O Galaxy Note 9 não possui notch e nem se incomoda em deixar uma "sobra" de bordas nas partes inferior e superior, mas, ainda assim, a sua parte frontal tem mais tela do que o iPhone X. Os aparelhos da Oppo e da Vivo, com suas partes mecânicas, também não fazem feio.

O Vivo Nex e sua câmera pop-up tem 86% da parte frontal ocupados pela tela. Já o Oppo Find X tem uma proporção tela-corpo de 87%. Enquanto isso, o LG G7 ThinQ, que possui notch, tem menos tela que o iPhone X: o display ocupa 82% da parte frontal.

Há também aparelhos que adotam o notch, mas de maneira mais discreta do que o suposto Pixel 3 XL, do Google, que apareceu numa imagem vazada nesta semana exibindo um entalhe imenso. Um exemplo é o já citado Zenfone 5, que tem 83% da parte frontal ocupada pela tela.

O pioneiro dos entalhes, o Essential Phone, também possui mais tela que o iPhone X e que o LG G7 ThinQ: 84% de proporção tela-corpo. A Oppo também acaba de lançar um smartphone com notch sutil, o F9, cujo display ocupa 90% da área frontal.

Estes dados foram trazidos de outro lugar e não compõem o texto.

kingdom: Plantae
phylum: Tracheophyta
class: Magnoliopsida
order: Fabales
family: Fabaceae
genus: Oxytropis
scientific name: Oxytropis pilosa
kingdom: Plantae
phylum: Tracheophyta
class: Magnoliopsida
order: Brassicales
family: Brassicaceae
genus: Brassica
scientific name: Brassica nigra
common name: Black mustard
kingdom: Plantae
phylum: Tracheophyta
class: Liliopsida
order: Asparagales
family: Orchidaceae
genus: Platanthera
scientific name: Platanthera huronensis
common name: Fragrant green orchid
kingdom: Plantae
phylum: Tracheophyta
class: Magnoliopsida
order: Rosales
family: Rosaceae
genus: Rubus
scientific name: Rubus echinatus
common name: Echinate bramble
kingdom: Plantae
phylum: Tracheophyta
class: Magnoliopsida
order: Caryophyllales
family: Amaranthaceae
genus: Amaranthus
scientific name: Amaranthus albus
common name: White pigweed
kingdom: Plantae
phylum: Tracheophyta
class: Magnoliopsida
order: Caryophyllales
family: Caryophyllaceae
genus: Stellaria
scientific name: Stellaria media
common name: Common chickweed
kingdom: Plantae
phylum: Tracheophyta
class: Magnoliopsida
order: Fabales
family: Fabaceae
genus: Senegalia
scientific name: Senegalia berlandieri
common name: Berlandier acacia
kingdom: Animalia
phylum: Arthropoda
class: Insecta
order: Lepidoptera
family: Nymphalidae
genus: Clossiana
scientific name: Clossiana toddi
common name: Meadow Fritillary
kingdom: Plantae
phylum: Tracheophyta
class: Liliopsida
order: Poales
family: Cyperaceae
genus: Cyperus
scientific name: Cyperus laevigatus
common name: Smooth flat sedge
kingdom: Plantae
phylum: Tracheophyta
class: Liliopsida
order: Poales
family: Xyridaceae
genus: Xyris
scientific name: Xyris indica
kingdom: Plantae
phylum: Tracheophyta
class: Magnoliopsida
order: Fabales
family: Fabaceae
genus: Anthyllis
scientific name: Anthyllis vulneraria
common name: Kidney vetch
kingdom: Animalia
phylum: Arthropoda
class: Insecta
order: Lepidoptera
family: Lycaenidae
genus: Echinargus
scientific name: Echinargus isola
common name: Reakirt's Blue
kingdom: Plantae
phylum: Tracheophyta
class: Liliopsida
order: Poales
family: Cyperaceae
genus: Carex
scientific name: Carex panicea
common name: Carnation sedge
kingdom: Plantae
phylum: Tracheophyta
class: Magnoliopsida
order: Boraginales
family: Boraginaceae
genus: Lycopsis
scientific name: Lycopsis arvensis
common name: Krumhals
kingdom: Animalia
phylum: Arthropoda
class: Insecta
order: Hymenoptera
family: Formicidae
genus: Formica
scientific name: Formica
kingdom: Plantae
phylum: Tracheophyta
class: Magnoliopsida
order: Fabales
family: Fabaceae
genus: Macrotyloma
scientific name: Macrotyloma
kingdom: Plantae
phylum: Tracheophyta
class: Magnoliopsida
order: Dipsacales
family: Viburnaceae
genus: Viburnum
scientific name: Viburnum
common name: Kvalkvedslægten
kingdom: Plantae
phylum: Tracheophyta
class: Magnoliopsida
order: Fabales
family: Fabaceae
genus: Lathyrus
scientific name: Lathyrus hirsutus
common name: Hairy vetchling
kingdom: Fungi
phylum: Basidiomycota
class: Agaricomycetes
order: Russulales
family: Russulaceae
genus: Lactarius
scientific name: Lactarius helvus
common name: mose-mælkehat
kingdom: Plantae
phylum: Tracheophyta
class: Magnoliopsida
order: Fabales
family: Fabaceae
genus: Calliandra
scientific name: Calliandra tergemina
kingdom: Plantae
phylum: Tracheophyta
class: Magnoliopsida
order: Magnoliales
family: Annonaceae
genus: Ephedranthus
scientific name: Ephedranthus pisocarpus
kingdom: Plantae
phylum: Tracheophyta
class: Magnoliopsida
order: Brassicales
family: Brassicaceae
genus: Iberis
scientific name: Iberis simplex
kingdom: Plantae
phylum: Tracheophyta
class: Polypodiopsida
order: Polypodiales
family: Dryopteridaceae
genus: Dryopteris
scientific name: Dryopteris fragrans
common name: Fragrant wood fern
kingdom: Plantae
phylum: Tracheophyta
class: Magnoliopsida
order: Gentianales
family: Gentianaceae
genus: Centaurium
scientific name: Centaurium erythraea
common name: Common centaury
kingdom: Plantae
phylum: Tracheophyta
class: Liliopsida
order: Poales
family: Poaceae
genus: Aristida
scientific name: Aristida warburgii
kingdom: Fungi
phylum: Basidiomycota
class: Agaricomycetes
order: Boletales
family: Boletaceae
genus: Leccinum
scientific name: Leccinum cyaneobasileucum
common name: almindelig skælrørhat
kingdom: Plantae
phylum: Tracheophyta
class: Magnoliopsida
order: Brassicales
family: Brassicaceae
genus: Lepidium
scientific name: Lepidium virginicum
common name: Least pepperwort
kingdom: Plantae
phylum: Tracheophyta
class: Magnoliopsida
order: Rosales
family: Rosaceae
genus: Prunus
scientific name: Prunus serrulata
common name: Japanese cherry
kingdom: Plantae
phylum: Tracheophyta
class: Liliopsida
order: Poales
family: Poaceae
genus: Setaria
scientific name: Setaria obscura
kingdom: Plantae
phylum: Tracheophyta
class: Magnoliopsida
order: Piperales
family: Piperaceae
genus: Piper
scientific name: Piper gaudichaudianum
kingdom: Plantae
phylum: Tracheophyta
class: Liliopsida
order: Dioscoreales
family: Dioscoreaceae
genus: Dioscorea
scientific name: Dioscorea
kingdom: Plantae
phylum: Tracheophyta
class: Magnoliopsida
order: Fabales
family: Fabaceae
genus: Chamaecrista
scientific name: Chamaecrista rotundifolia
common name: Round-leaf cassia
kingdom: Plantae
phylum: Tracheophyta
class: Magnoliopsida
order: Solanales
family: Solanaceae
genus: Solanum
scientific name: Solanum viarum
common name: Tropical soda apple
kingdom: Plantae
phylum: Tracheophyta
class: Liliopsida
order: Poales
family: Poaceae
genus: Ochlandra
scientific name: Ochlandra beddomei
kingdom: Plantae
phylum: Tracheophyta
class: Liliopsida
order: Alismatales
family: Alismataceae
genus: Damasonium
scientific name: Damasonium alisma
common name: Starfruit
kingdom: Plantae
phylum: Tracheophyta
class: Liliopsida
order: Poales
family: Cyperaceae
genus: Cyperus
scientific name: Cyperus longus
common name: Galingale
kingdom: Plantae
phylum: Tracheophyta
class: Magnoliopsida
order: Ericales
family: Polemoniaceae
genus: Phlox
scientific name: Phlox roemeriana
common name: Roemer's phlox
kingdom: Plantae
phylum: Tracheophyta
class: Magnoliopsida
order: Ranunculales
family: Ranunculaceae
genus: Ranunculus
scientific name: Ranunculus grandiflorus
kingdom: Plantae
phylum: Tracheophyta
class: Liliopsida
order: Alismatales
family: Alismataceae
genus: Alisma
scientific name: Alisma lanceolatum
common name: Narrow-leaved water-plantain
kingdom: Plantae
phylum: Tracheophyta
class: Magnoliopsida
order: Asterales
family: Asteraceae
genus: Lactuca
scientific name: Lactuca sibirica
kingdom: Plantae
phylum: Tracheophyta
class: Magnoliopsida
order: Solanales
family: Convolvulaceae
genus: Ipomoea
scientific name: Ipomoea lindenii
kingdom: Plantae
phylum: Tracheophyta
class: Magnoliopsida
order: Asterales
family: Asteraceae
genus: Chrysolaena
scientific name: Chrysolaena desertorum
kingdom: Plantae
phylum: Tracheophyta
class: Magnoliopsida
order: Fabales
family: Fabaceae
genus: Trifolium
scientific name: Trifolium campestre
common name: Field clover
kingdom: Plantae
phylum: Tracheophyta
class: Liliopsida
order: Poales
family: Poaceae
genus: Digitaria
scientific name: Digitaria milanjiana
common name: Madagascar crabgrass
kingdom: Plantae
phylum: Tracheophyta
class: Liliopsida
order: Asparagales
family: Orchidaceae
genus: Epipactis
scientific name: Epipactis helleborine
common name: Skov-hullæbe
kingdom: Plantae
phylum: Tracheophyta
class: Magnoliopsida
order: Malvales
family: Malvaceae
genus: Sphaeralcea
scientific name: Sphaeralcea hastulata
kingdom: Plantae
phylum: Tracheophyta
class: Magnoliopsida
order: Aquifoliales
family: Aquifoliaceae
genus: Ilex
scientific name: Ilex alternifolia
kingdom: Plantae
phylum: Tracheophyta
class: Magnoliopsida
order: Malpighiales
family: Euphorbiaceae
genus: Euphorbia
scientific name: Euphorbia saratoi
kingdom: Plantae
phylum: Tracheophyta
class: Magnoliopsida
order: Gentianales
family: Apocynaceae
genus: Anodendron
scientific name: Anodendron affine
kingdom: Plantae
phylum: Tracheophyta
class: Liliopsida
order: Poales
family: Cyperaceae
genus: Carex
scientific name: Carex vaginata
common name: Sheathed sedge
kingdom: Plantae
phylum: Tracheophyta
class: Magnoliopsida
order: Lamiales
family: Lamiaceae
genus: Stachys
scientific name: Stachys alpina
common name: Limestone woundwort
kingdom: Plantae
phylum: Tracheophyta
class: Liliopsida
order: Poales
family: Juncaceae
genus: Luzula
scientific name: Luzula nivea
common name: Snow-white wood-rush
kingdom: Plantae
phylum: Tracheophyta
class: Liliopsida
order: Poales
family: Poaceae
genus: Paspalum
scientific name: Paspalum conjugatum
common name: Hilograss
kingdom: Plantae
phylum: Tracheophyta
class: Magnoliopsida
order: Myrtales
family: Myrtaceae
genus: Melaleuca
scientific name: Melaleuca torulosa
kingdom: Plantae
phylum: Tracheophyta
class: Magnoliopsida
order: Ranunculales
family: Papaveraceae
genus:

Resumindo: dá para fazer smartphones com tela cheia, quase sem bordas, sem apelar para franjas no display. E dá para fazer o mesmo sem inserir partes mecânicas e frágeis no aparelho. No fim das contas, tudo depende da estratégia de cada fabricante e o que cada uma prioriza nos seus produtos.